Logo Questions Linux Laravel Mysql Ubuntu Git Menu
 

CORDIC Arcsine implementation fails

Tags:

I have recently implemented a library of CORDIC functions to reduce the required computational power (my project is based on a PowerPC and is extremely strict in its execution time specifications). The language is ANSI-C.

The other functions (sin/cos/atan) work within accuracy limits both in 32 and in 64 bit implementations.

Unfortunately, the asin() function fails systematically for certain inputs.

For testing purposes I have implemented an .h file to be used in a simulink S-Function. (This is only for my convenience, you can compile the following as a standalone .exe with minimal changes)

Note: I have forced 32 iterations because I am working in 32 bit precision and the maximum possible accuracy is required.

Cordic.h:

#include <stdio.h>
#include <stdlib.h>

#define FLOAT32 float
#define INT32 signed long int
#define BIT_XOR ^

#define CORDIC_1K_32 0x26DD3B6A                  
#define MUL_32       1073741824.0F     /*needed to scale float -> int*/            
#define INV_MUL_32   9.313225746E-10F  /*needed to scale int -> float*/

INT32 CORDIC_CTAB_32 [] = {0x3243f6a8, 0x1dac6705, 0x0fadbafc, 0x07f56ea6, 0x03feab76, 0x01ffd55b, 0x00fffaaa, 0x007fff55, 
                           0x003fffea, 0x001ffffd, 0x000fffff, 0x0007ffff, 0x0003ffff, 0x0001ffff, 0x0000ffff, 0x00007fff, 
                           0x00003fff, 0x00001fff, 0x00000fff, 0x000007ff, 0x000003ff, 0x000001ff, 0x000000ff, 0x0000007f, 
                           0x0000003f, 0x0000001f, 0x0000000f, 0x00000008, 0x00000004, 0x00000002, 0x00000001, 0x00000000};

/* CORDIC Arcsine Core: vectoring mode */
INT32 CORDIC_asin(INT32 arc_in)
{
  INT32 k;
  INT32 d;
  INT32 tx;
  INT32 ty;
  INT32 x;
  INT32 y;
  INT32 z;

  x=CORDIC_1K_32;
  y=0;
  z=0;

  for (k=0; k<32; ++k)
  {
    d = (arc_in - y)>>(31);
    tx = x - (((y>>k) BIT_XOR d) - d);
    ty = y + (((x>>k) BIT_XOR d) - d);
    z += ((CORDIC_CTAB_32[k] BIT_XOR d) - d);

    x = tx; 
    y = ty; 
  }  
  return z; 
}

/* Wrapper function for scaling in-out of cordic core*/
FLOAT32 asin_wrap(FLOAT32 arc)
{
  return ((FLOAT32)(CORDIC_asin((INT32)(arc*MUL_32))*INV_MUL_32));
}

This can be called in a manner similar to:

#include "Cordic.h"
#include "math.h"

void main()
{
    y1 = asin_wrap(value_32); /*my implementation*/
    y2 = asinf(value_32);     /*standard math.h for comparison*/
}

The results are as shown: enter image description here

Top left shows the [-1;1] input over 2000 steps (0.001 increments), bottom left the output of my function, bottom right the standard output and top right the difference of the two outputs.

It is immediate to see that the error is not within 32 bit accuracy.

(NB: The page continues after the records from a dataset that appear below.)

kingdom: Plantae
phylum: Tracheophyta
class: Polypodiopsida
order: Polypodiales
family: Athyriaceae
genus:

I have analysed the steps performed (and the intermediate results) by my code and it seems to me that at a certain point the value of y is "close enough" to the initial value of arc_in and what could be related to a bit-shift causes the solution to diverge.


My questions:

  • I am at a loss, is this error inherent in the CORDIC implementation or have I made a mistake in the implementation? I was expecting the decrease of accuracy near the extremes, but those spikes in the middle are quite unexpected. (the most notable ones are just beyond +/- 0.6, but even removed these there are more at smaller values, albeit not as pronounced)
  • If it is something part of the CORDIC implementation, are there known workarounds?

EDIT:

  • Since some comment mention it, yes, I tested the definition of INT32, even writing #define INT32 int32_T does not change the results by the slightest amount.

  • The computation time on the target hardware has been measured by hundreds of repetitions of block of 10.000 iterations of the function with random input in the validity range. The observed mean results (for one call of the function) are as follows: math.h asinf() 100.00 microseconds CORDIC asin() 5.15 microseconds
    (apparently the previous test had been faulty, a new cross-test has obtained no better than an average of 100 microseconds across the validity range)

  • I apparently found a better implementation. It can be downloaded in matlab version here and in C here. I will analyse more its inner workings and report later.